• Assigned task
Copy out again, unchanged, the line that contains "सस्ती दरों पर उपलब्ध होते हैं उर्वरक और खाद" and every line after it down to the last line of the data.

• Information given

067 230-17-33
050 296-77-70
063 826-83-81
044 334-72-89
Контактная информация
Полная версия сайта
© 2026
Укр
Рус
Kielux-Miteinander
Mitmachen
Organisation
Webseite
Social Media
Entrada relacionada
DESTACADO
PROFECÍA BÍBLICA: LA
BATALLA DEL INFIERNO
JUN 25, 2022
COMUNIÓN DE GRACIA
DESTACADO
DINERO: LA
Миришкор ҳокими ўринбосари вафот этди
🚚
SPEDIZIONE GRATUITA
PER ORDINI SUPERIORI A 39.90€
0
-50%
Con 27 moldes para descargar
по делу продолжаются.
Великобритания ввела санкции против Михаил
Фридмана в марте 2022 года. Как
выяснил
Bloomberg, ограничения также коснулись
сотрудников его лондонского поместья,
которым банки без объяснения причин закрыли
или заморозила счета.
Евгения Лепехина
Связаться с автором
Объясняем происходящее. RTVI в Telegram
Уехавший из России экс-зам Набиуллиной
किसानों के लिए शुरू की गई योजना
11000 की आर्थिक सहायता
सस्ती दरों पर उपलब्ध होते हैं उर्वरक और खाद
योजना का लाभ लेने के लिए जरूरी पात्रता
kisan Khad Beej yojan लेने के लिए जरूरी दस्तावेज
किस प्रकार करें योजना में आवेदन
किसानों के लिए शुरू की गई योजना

• Result for this exercise
सस्ती दरों पर उपलब्ध होते हैं उर्वरक और खाद
योजना का लाभ लेने के लिए जरूरी पात्रता
kisan Khad Beej yojan लेने के लिए जरूरी दस्तावेज
किस प्रकार करें योजना में आवेदन
किसानों के लिए शुरू की गई योजना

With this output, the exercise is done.